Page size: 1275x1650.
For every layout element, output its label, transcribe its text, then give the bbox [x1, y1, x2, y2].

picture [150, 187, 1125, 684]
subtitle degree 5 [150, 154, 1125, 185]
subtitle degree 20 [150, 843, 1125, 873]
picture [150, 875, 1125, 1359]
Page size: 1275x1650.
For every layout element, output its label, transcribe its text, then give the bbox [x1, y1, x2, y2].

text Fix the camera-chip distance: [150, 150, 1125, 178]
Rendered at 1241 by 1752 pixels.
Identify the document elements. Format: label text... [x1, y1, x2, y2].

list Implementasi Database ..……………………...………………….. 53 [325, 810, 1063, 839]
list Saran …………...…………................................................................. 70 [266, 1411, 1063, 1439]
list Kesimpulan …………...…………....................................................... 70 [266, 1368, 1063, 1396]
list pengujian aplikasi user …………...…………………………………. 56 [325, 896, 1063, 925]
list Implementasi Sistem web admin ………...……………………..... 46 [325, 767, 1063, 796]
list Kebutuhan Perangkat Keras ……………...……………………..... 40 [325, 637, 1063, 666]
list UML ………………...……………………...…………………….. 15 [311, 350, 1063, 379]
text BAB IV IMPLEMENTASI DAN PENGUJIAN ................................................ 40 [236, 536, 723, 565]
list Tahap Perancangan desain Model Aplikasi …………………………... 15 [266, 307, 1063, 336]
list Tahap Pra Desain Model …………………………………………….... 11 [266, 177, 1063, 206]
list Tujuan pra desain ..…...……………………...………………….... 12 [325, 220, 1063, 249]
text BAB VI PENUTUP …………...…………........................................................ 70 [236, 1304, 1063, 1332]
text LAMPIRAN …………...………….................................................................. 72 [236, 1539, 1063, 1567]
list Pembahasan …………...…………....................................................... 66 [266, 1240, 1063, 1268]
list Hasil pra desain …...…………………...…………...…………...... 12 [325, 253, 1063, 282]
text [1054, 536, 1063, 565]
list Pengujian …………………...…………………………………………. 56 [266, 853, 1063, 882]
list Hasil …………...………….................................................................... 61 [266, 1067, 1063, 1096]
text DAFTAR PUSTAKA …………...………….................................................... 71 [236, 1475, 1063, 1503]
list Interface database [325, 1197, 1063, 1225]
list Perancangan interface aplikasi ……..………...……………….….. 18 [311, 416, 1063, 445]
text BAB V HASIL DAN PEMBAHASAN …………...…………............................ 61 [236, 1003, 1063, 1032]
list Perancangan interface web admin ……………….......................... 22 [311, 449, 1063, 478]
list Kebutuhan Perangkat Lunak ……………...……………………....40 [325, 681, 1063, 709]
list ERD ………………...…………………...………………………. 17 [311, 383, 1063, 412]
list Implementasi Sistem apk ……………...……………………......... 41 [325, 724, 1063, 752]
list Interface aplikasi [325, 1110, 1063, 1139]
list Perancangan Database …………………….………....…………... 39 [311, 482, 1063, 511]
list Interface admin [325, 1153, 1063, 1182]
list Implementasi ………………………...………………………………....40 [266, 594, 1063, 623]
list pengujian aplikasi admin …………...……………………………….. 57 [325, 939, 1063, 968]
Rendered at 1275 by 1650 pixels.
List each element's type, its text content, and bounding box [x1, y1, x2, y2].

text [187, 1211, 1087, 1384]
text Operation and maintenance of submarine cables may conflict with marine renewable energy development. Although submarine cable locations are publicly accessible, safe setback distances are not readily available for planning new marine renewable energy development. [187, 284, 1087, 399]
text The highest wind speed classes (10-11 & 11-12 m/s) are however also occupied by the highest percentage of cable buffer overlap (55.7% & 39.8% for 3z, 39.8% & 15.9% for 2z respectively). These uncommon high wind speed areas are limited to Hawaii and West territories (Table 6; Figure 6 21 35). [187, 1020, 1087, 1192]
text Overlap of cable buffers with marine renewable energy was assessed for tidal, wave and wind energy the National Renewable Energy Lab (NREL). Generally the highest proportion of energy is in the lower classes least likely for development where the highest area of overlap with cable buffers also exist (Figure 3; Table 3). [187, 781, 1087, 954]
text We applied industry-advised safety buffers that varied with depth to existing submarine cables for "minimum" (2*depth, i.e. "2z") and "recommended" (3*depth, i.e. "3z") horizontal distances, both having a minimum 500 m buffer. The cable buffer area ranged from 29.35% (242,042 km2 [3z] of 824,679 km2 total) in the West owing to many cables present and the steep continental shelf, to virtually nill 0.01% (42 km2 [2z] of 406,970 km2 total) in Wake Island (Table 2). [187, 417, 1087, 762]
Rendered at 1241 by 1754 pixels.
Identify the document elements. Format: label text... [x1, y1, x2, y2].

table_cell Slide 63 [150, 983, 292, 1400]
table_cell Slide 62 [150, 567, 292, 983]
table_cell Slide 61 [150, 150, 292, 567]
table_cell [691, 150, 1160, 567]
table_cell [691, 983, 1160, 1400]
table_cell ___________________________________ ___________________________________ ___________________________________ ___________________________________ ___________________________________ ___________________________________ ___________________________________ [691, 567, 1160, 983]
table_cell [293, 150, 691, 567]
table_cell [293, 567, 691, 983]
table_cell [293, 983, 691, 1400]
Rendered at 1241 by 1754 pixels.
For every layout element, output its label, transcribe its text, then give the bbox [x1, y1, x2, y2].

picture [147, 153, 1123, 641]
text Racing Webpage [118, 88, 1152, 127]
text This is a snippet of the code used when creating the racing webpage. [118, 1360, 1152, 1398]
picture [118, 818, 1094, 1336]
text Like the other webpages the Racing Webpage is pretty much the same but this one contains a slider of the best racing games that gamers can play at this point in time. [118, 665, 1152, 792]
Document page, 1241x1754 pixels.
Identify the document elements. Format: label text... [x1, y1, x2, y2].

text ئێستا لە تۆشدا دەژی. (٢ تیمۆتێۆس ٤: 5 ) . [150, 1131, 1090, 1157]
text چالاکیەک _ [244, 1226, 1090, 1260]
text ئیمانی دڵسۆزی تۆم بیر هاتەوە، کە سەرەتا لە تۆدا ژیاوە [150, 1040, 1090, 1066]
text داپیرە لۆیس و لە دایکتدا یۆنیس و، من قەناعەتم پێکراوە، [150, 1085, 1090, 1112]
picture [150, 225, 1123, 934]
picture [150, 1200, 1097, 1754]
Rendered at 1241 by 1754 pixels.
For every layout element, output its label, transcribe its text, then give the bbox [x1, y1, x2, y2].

• • •

● **What is being asked**
From the line containing "Document page, 1241x1754 pixels." through the last line of the entries above, print every line exactly, including both ends, and nothing else.

● **Output for this exercise**
Document page, 1241x1754 pixels.
Identify the document elements. Format: label text... [x1, y1, x2, y2].

text ئێستا لە تۆشدا دەژی. (٢ تیمۆتێۆس ٤: 5 ) . [150, 1131, 1090, 1157]
text چالاکیەک _ [244, 1226, 1090, 1260]
text ئیمانی دڵسۆزی تۆم بیر هاتەوە، کە سەرەتا لە تۆدا ژیاوە [150, 1040, 1090, 1066]
text داپیرە لۆیس و لە دایکتدا یۆنیس و، من قەناعەتم پێکراوە، [150, 1085, 1090, 1112]
picture [150, 225, 1123, 934]
picture [150, 1200, 1097, 1754]
Rendered at 1241 by 1754 pixels.
For every layout element, output its label, transcribe its text, then give the bbox [x1, y1, x2, y2].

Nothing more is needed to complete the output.